Die journalistische Dialektik trifft das deutsch-italienische Verhältnis dieser Tage gut. „Auf solche Zuneigungsbekundungen können wir verzichten“, schrieb der „Corriere della Sera“, fügte aber versöhnlich hinzu, dass es sich bei „Bild“ ja nicht um Deutschland handelte. Von dort kämen „schöne, konkrete Bekundungen von Solidarität“. Doch Italien erwarte Antworten auf die „Mutter aller Fragen“, die finanzielle Garantien zum Schutz des Marktes und der europäischen Wirtschaft betreffe. Es ist kein unbekanntes Muster für Partnerschaften: Sobald vom Geld die Rede ist, kracht es.
Der Disput begann Anfang März, als Berlin in den ersten Tagen der Virusepidemie ein Ausfuhrverbot von Schutzmasken verhängte, das rasch wieder aufgehoben wurde. Auch eine auf Italienisch gehaltene Ansprache von EU-KommissionspräsidentinUrsula von der Leyen („Wir sind alle Italiener“) nahm bei vielen Italienern einen schalen Beigeschmack an, seit sich die Staats-und Regierungschefs beim EU-Gipfel am 26. März wegen des Widerstands von Deutschland, den Niederlanden und Österreich nicht auf Coronabonds, also gemeinsame EU-Anleihen zur Finanzierung der Folgen der Epidemie, einigen konnten. „Das hässliche Europa“ titelte die liberale Zeitung „La Repubblica“ am nächsten Tag. An der Bitterkeit war abzulesen, wie stark das Verhältnis beeinträchtigt ist.
Der Bruch entstand nicht erst jetzt. Die Eurokrise 2008 und die Migrationskrise 2015 beschädigten das Verhältnis, Italien fühlte sich schon damals im Stich gelassen. Die Tatsache, dass auf beiden Seiten längst um einen Kompromiss gerungen wird, kommt in der öffentlichen Meinung zu kurz.
Wie lässt sich den Krisenländern am besten helfen?

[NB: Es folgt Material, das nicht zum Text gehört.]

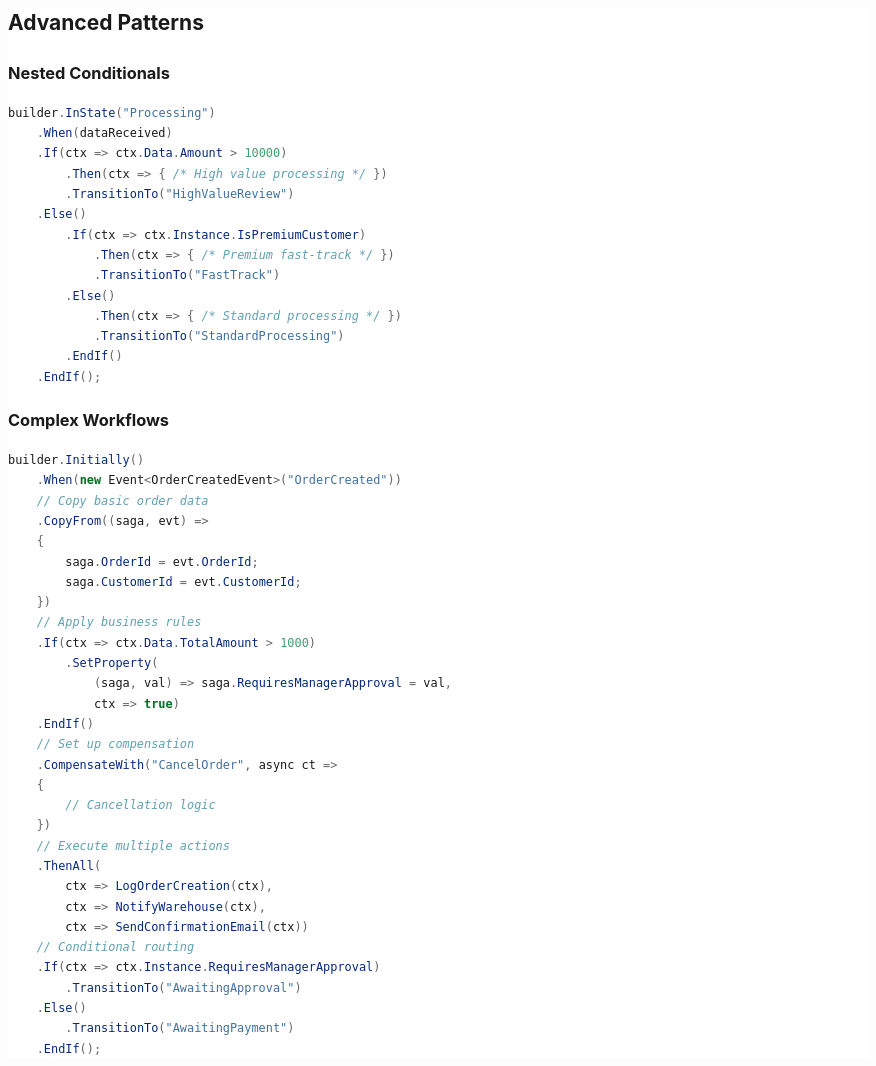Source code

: ## Advanced Patterns

### Nested Conditionals
```csharp
builder.InState("Processing")
    .When(dataReceived)
    .If(ctx => ctx.Data.Amount > 10000)
        .Then(ctx => { /* High value processing */ })
        .TransitionTo("HighValueReview")
    .Else()
        .If(ctx => ctx.Instance.IsPremiumCustomer)
            .Then(ctx => { /* Premium fast-track */ })
            .TransitionTo("FastTrack")
        .Else()
            .Then(ctx => { /* Standard processing */ })
            .TransitionTo("StandardProcessing")
        .EndIf()
    .EndIf();
```

### Complex Workflows
```csharp
builder.Initially()
    .When(new Event<OrderCreatedEvent>("OrderCreated"))
    // Copy basic order data
    .CopyFrom((saga, evt) =>
    {
        saga.OrderId = evt.OrderId;
        saga.CustomerId = evt.CustomerId;
    })
    // Apply business rules
    .If(ctx => ctx.Data.TotalAmount > 1000)
        .SetProperty(
            (saga, val) => saga.RequiresManagerApproval = val,
            ctx => true)
    .EndIf()
    // Set up compensation
    .CompensateWith("CancelOrder", async ct =>
    {
        // Cancellation logic
    })
    // Execute multiple actions
    .ThenAll(
        ctx => LogOrderCreation(ctx),
        ctx => NotifyWarehouse(ctx),
        ctx => SendConfirmationEmail(ctx))
    // Conditional routing
    .If(ctx => ctx.Instance.RequiresManagerApproval)
        .TransitionTo("AwaitingApproval")
    .Else()
        .TransitionTo("AwaitingPayment")
    .EndIf();
```
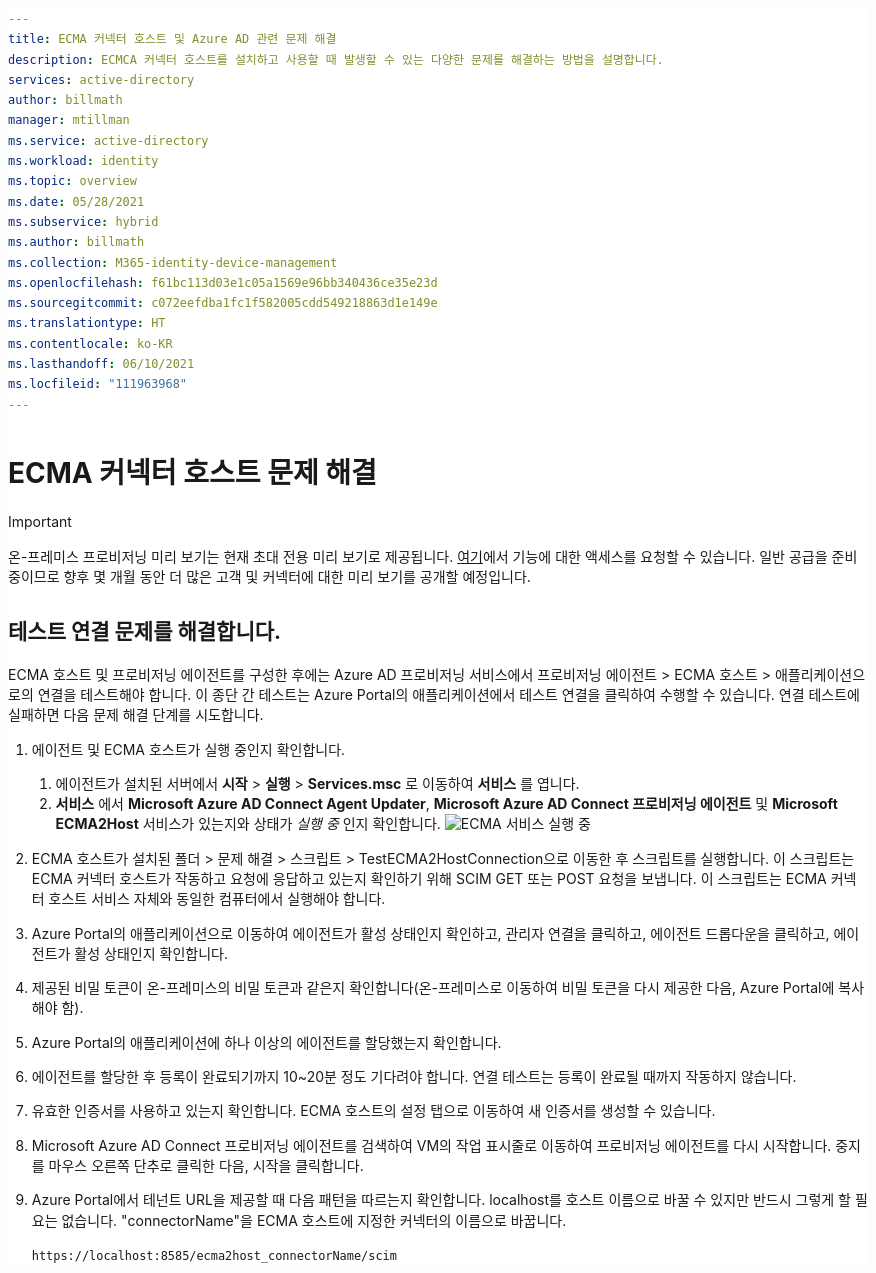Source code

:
 ```yaml
---
title: ECMA 커넥터 호스트 및 Azure AD 관련 문제 해결
description: ECMCA 커넥터 호스트를 설치하고 사용할 때 발생할 수 있는 다양한 문제를 해결하는 방법을 설명합니다.
services: active-directory
author: billmath
manager: mtillman
ms.service: active-directory
ms.workload: identity
ms.topic: overview
ms.date: 05/28/2021
ms.subservice: hybrid
ms.author: billmath
ms.collection: M365-identity-device-management
ms.openlocfilehash: f61bc113d03e1c05a1569e96bb340436ce35e23d
ms.sourcegitcommit: c072eefdba1fc1f582005cdd549218863d1e149e
ms.translationtype: HT
ms.contentlocale: ko-KR
ms.lasthandoff: 06/10/2021
ms.locfileid: "111963968"
---
```

# <a name="troubleshooting-ecma-connector-host-issues"></a>ECMA 커넥터 호스트 문제 해결

>[!IMPORTANT]
> 온-프레미스 프로비저닝 미리 보기는 현재 초대 전용 미리 보기로 제공됩니다. [여기](https://aka.ms/onpremprovisioningpublicpreviewaccess)에서 기능에 대한 액세스를 요청할 수 있습니다. 일반 공급을 준비 중이므로 향후 몇 개월 동안 더 많은 고객 및 커넥터에 대한 미리 보기를 공개할 예정입니다.


## <a name="troubleshoot-test-connection-issues"></a>테스트 연결 문제를 해결합니다. 
ECMA 호스트 및 프로비저닝 에이전트를 구성한 후에는 Azure AD 프로비저닝 서비스에서 프로비저닝 에이전트 > ECMA 호스트 > 애플리케이션으로의 연결을 테스트해야 합니다. 이 종단 간 테스트는 Azure Portal의 애플리케이션에서 테스트 연결을 클릭하여 수행할 수 있습니다. 연결 테스트에 실패하면 다음 문제 해결 단계를 시도합니다.

 1. 에이전트 및 ECMA 호스트가 실행 중인지 확인합니다.
     1. 에이전트가 설치된 서버에서 **시작** > **실행** > **Services.msc** 로 이동하여 **서비스** 를 엽니다.
     2. **서비스** 에서 **Microsoft Azure AD Connect Agent Updater**, **Microsoft Azure AD Connect 프로비저닝 에이전트** 및 **Microsoft ECMA2Host** 서비스가 있는지와 상태가 *실행 중* 인지 확인합니다. 
![ECMA 서비스 실행 중](./media/on-premises-ecma-troubleshoot/tshoot-1.png)

 2. ECMA 호스트가 설치된 폴더 > 문제 해결 > 스크립트 > TestECMA2HostConnection으로 이동한 후 스크립트를 실행합니다.  이 스크립트는 ECMA 커넥터 호스트가 작동하고 요청에 응답하고 있는지 확인하기 위해 SCIM GET 또는 POST 요청을 보냅니다.
    이 스크립트는 ECMA 커넥터 호스트 서비스 자체와 동일한 컴퓨터에서 실행해야 합니다.
 3. Azure Portal의 애플리케이션으로 이동하여 에이전트가 활성 상태인지 확인하고, 관리자 연결을 클릭하고, 에이전트 드롭다운을 클릭하고, 에이전트가 활성 상태인지 확인합니다.
 4. 제공된 비밀 토큰이 온-프레미스의 비밀 토큰과 같은지 확인합니다(온-프레미스로 이동하여 비밀 토큰을 다시 제공한 다음, Azure Portal에 복사해야 함).
 5. Azure Portal의 애플리케이션에 하나 이상의 에이전트를 할당했는지 확인합니다.
 6. 에이전트를 할당한 후 등록이 완료되기까지 10~20분 정도 기다려야 합니다.  연결 테스트는 등록이 완료될 때까지 작동하지 않습니다.
 7. 유효한 인증서를 사용하고 있는지 확인합니다. ECMA 호스트의 설정 탭으로 이동하여 새 인증서를 생성할 수 있습니다.
 8. Microsoft Azure AD Connect 프로비저닝 에이전트를 검색하여 VM의 작업 표시줄로 이동하여 프로비저닝 에이전트를 다시 시작합니다. 중지를 마우스 오른쪽 단추로 클릭한 다음, 시작을 클릭합니다.
 9. Azure Portal에서 테넌트 URL을 제공할 때 다음 패턴을 따르는지 확인합니다. localhost를 호스트 이름으로 바꿀 수 있지만 반드시 그렇게 할 필요는 없습니다. "connectorName"을 ECMA 호스트에 지정한 커넥터의 이름으로 바꿉니다.
    ```
    https://localhost:8585/ecma2host_connectorName/scim
    ```
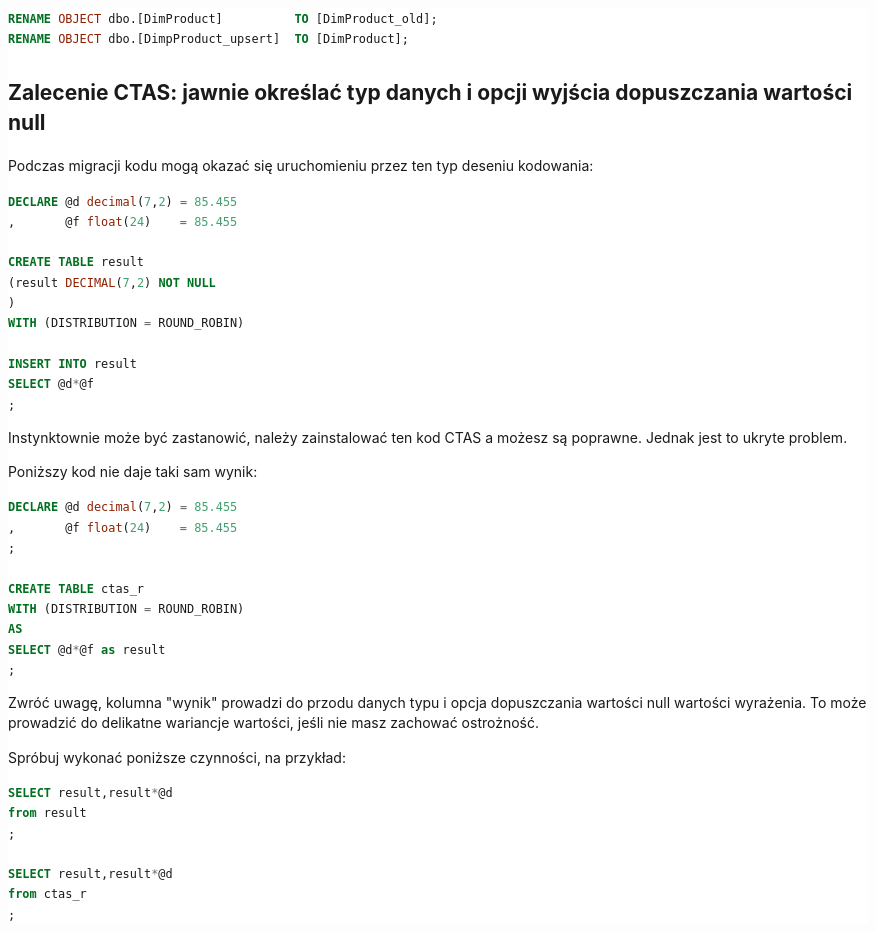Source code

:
 ```sql
RENAME OBJECT dbo.[DimProduct]          TO [DimProduct_old];
RENAME OBJECT dbo.[DimpProduct_upsert]  TO [DimProduct];

```

## <a name="ctas-recommendation-explicitly-state-data-type-and-nullability-of-output"></a>Zalecenie CTAS: jawnie określać typ danych i opcji wyjścia dopuszczania wartości null

Podczas migracji kodu mogą okazać się uruchomieniu przez ten typ deseniu kodowania:

```sql
DECLARE @d decimal(7,2) = 85.455
,       @f float(24)    = 85.455

CREATE TABLE result
(result DECIMAL(7,2) NOT NULL
)
WITH (DISTRIBUTION = ROUND_ROBIN)

INSERT INTO result
SELECT @d*@f
;
```

Instynktownie może być zastanowić, należy zainstalować ten kod CTAS a możesz są poprawne. Jednak jest to ukryte problem.

Poniższy kod nie daje taki sam wynik:

```sql
DECLARE @d decimal(7,2) = 85.455
,       @f float(24)    = 85.455
;

CREATE TABLE ctas_r
WITH (DISTRIBUTION = ROUND_ROBIN)
AS
SELECT @d*@f as result
;
```

Zwróć uwagę, kolumna "wynik" prowadzi do przodu danych typu i opcja dopuszczania wartości null wartości wyrażenia. To może prowadzić do delikatne wariancje wartości, jeśli nie masz zachować ostrożność.

Spróbuj wykonać poniższe czynności, na przykład:

```sql
SELECT result,result*@d
from result
;

SELECT result,result*@d
from ctas_r
;
```


[1]: media/sql-data-warehouse-develop-ctas/ctas-results.png
[Omówienie tworzenia]: sql-data-warehouse-overview-develop.md
[Statystyki]: ./sql-data-warehouse-tables-statistics.md
[CTAS]: https://msdn.microsoft.com/library/mt204041.aspx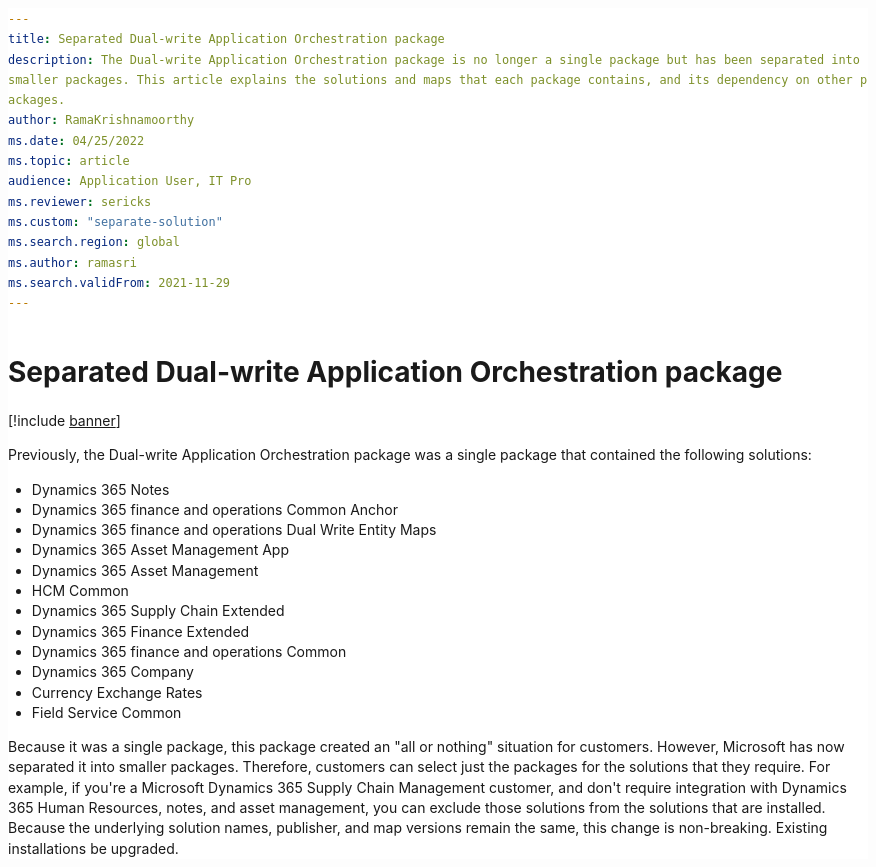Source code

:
 ```yaml
---
title: Separated Dual-write Application Orchestration package
description: The Dual-write Application Orchestration package is no longer a single package but has been separated into smaller packages. This article explains the solutions and maps that each package contains, and its dependency on other packages.
author: RamaKrishnamoorthy
ms.date: 04/25/2022
ms.topic: article
audience: Application User, IT Pro
ms.reviewer: sericks
ms.custom: "separate-solution"
ms.search.region: global
ms.author: ramasri
ms.search.validFrom: 2021-11-29
---
```


# Separated Dual-write Application Orchestration package

[!include [banner](../../includes/banner.md)]



Previously, the Dual-write Application Orchestration package was a single package that contained the following solutions:

- Dynamics 365 Notes
- Dynamics 365 finance and operations Common Anchor
- Dynamics 365 finance and operations Dual Write Entity Maps
- Dynamics 365 Asset Management App
- Dynamics 365 Asset Management
- HCM Common
- Dynamics 365 Supply Chain Extended
- Dynamics 365 Finance Extended
- Dynamics 365 finance and operations Common
- Dynamics 365 Company
- Currency Exchange Rates
- Field Service Common

Because it was a single package, this package created an "all or nothing" situation for customers. However, Microsoft has now separated it into smaller packages. Therefore, customers can select just the packages for the solutions that they require. For example, if you're a Microsoft Dynamics 365 Supply Chain Management customer, and don't require integration with Dynamics 365 Human Resources, notes, and asset management, you can exclude those solutions from the solutions that are installed. Because the underlying solution names, publisher, and map versions remain the same, this change is non-breaking. Existing installations be upgraded.
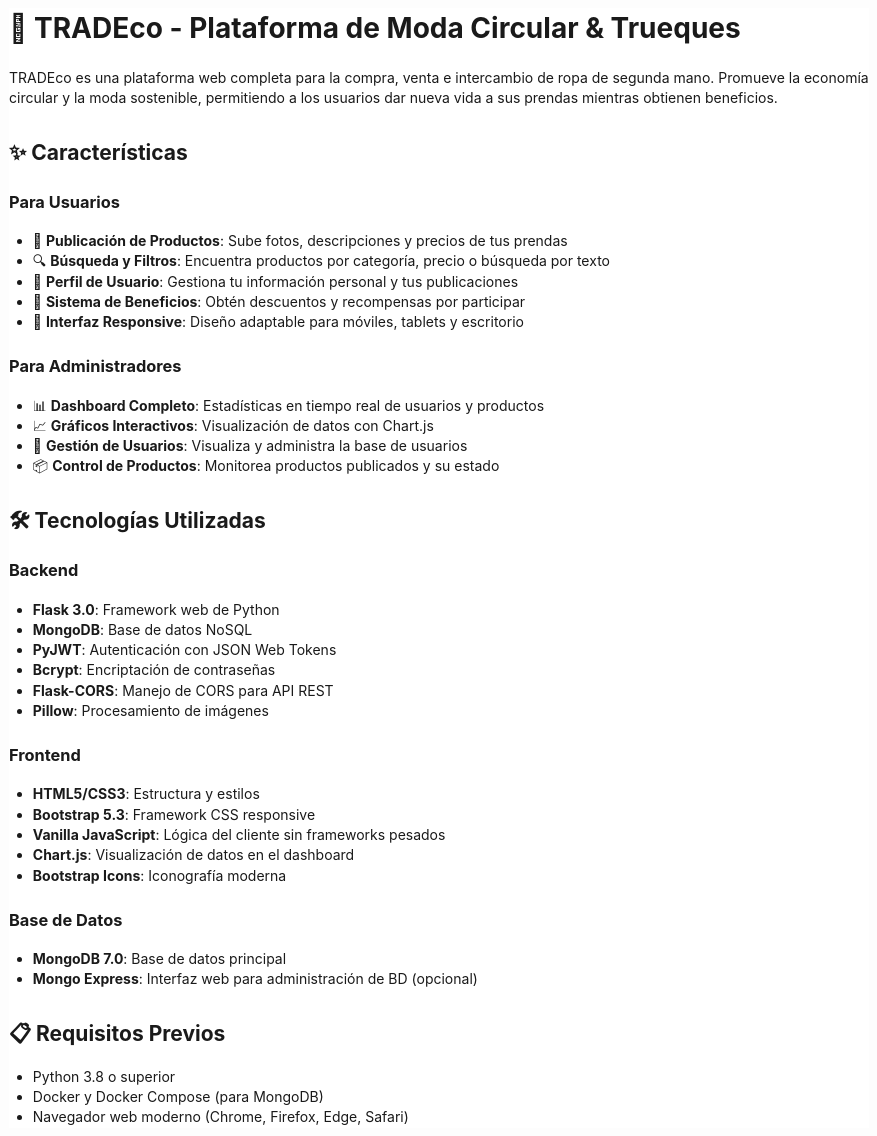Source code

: # 🌱 TRADEco - Plataforma de Moda Circular & Trueques

TRADEco es una plataforma web completa para la compra, venta e intercambio de ropa de segunda mano. Promueve la economía circular y la moda sostenible, permitiendo a los usuarios dar nueva vida a sus prendas mientras obtienen beneficios.

## ✨ Características

### Para Usuarios
- 👕 **Publicación de Productos**: Sube fotos, descripciones y precios de tus prendas
- 🔍 **Búsqueda y Filtros**: Encuentra productos por categoría, precio o búsqueda por texto
- 👤 **Perfil de Usuario**: Gestiona tu información personal y tus publicaciones
- 🎁 **Sistema de Beneficios**: Obtén descuentos y recompensas por participar
- 📱 **Interfaz Responsive**: Diseño adaptable para móviles, tablets y escritorio

### Para Administradores
- 📊 **Dashboard Completo**: Estadísticas en tiempo real de usuarios y productos
- 📈 **Gráficos Interactivos**: Visualización de datos con Chart.js
- 👥 **Gestión de Usuarios**: Visualiza y administra la base de usuarios
- 📦 **Control de Productos**: Monitorea productos publicados y su estado

## 🛠️ Tecnologías Utilizadas

### Backend
- **Flask 3.0**: Framework web de Python
- **MongoDB**: Base de datos NoSQL
- **PyJWT**: Autenticación con JSON Web Tokens
- **Bcrypt**: Encriptación de contraseñas
- **Flask-CORS**: Manejo de CORS para API REST
- **Pillow**: Procesamiento de imágenes

### Frontend
- **HTML5/CSS3**: Estructura y estilos
- **Bootstrap 5.3**: Framework CSS responsive
- **Vanilla JavaScript**: Lógica del cliente sin frameworks pesados
- **Chart.js**: Visualización de datos en el dashboard
- **Bootstrap Icons**: Iconografía moderna

### Base de Datos
- **MongoDB 7.0**: Base de datos principal
- **Mongo Express**: Interfaz web para administración de BD (opcional)

## 📋 Requisitos Previos

- Python 3.8 o superior
- Docker y Docker Compose (para MongoDB)
- Navegador web moderno (Chrome, Firefox, Edge, Safari)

Ökonomisch gesehen dreht sich der Streit um die Frage, ob die Mittel im Euro-Rettungsschirm (ESM), in der Europäischen Investitionsbank und im EU-Haushalt ausreichen, um von der Coronakrise besonders geschädigte Länder zu unterstützen. Oder ob gemeinsame EU-Anleihen mit günstigeren Zinssätzen für die Krisenkandidaten und eine Vergemeinschaftung der Schulden im Ernstfall notwendig seien, wie sie Italien, Spanien, Frankreich und weitere fünf Länder fordern. „2020 wird ein Schicksalsjahr der EU“, sagt Italiens Ministerpräsident Giuseppe Conte.
Seine Links-Regierung ist getrieben von Ex-Innenminister Matteo Salvini. Der Chef der rechten Lega schürt den Hass auf die EU: „Das einzige Interesse Europas ist das Geschäft“, behauptet er. „Für die Deutschen lohnt es sich nicht, zu helfen, denn niemand kann mich davon überzeugen, dass hier nicht jemand das Virus benutzt, um einen Handelskrieg zu entfachen.“ Solche Parolen greifen bei durch vorherige Krisen vorbelasteten Italienern. Das Vertrauen in die EU sinkt immer weiter. „Die Italiener glauben nicht mehr an Europa“, schrieb das Umfrageinstitut IPR Ende März. 72 Prozent der Befragten denken, die EU habe auf keine Weise zur Lösung der gegenwärtigen Krise beigetragen.